Fresh Chickpeas (CECI or Garbanzo Beans)

For most of us, chickpeas (a.k.a. ceci or garbanzo beans) come in two forms: canned or hummus. Folks with a penchant for long, slow simmers will also recognize dried chickpeas, the form that most resembles a tiny, winkled brain. (Soaked and simmered, they’re much better than the canned version; make a big pot, freeze 1- or 2-cup portions in their cooking liquid, and you’re set.)

Fresh chickpeas are less common, even here in what a fellow food blogger referred to as “the land of eternal produce.”

What Do Green Chickpeas Taste Like?

In their pods, fresh chickpeas look like miniature edamame, plump and slightly fuzzy. The pods are inedible, but it’s easy enough to pop them open. The beans within — bright green, nestled one or two to a pod — look sort of like tiny green brains, and sort of like anatomical hearts, and even, if you squint a little and use your imagination, like chicks. Sort of.
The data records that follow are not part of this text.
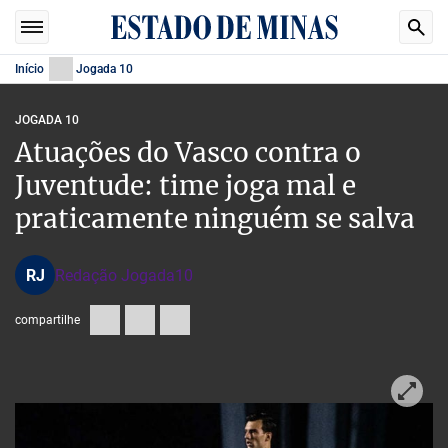
Início
Jogada 10
JOGADA 10
Atuações do Vasco contra o
Juventude: time joga mal e
praticamente ninguém se salva
RJ
Redação Jogada10
compartilhe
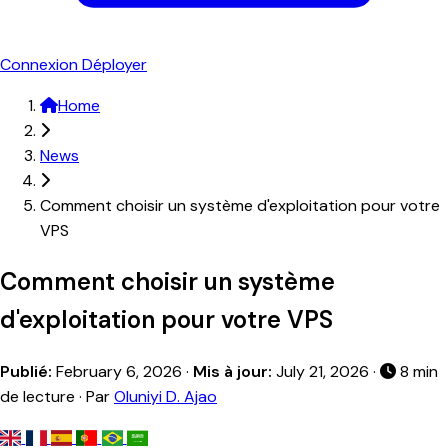
Connexion
Déployer
Home
News
Comment choisir un système d'exploitation pour votre
VPS
Comment choisir un système
d'exploitation pour votre VPS
Publié:
February 6, 2026
·
Mis à jour:
July 21, 2026
·
8 min
de lecture · Par
Oluniyi D. Ajao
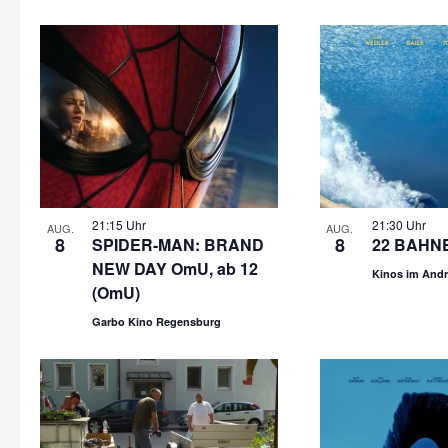
21:15 Uhr
21:30 Uhr
AUG.
AUG.
8
8
SPIDER-MAN: BRAND
22 BAHN
NEW DAY OmU, ab 12
Kinos im Andr
(OmU)
Garbo Kino Regensburg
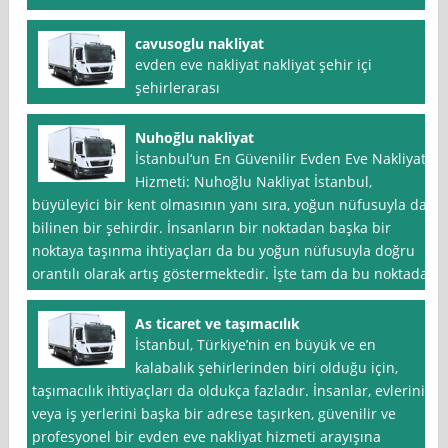
cavusoglu nakliyat
evden eve nakliyat nakliyat şehir içi
şehirlerarası
Nuhoğlu nakliyat
İstanbul‘un En Güvenilir Evden Eve Nakliyat
Hizmeti: Nuhoğlu Nakliyat İstanbul,
büyüleyici bir kent olmasının yanı sıra, yoğun nüfusuyla da
bilinen bir şehirdir. İnsanların bir noktadan başka bir
noktaya taşınma ihtiyaçları da bu yoğun nüfusuyla doğru
orantılı olarak artış göstermektedir. İşte tam da bu noktada,
As ticaret ve taşımacılık
İstanbul, Türkiye’nin en büyük ve en
kalabalık şehirlerinden biri olduğu için,
taşımacılık ihtiyaçları da oldukça fazladır. İnsanlar, evlerini
veya iş yerlerini başka bir adrese taşırken, güvenilir ve
profesyonel bir evden eve nakliyat hizmeti arayışına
Straight from the pod, fresh raw chickpeas taste a lot like fresh green peas. Or, as a visiting friend said upon tasting her first one, “It tastes like spring.” Even the kids liked them — we tried them as our new food for this week.

I can’t actually tell you what they taste like cooked, because we ate all of ours raw, standing at the kitchen island. But according to the internet, the best way to cook fresh chickpeas is to leave them in their pods, toss them with a little oil, and then toast them in a hot pan for a few minutes, until the pods start to blister and blacken in spots.

Remove them from the heat, sprinkle them with some salt (and, if you like, some chile powder and cumin or whatever spices you’re into these days), and eat them with your fingers. The nice thing about this is that it makes your guests shell the beans themselves, saving you the trouble.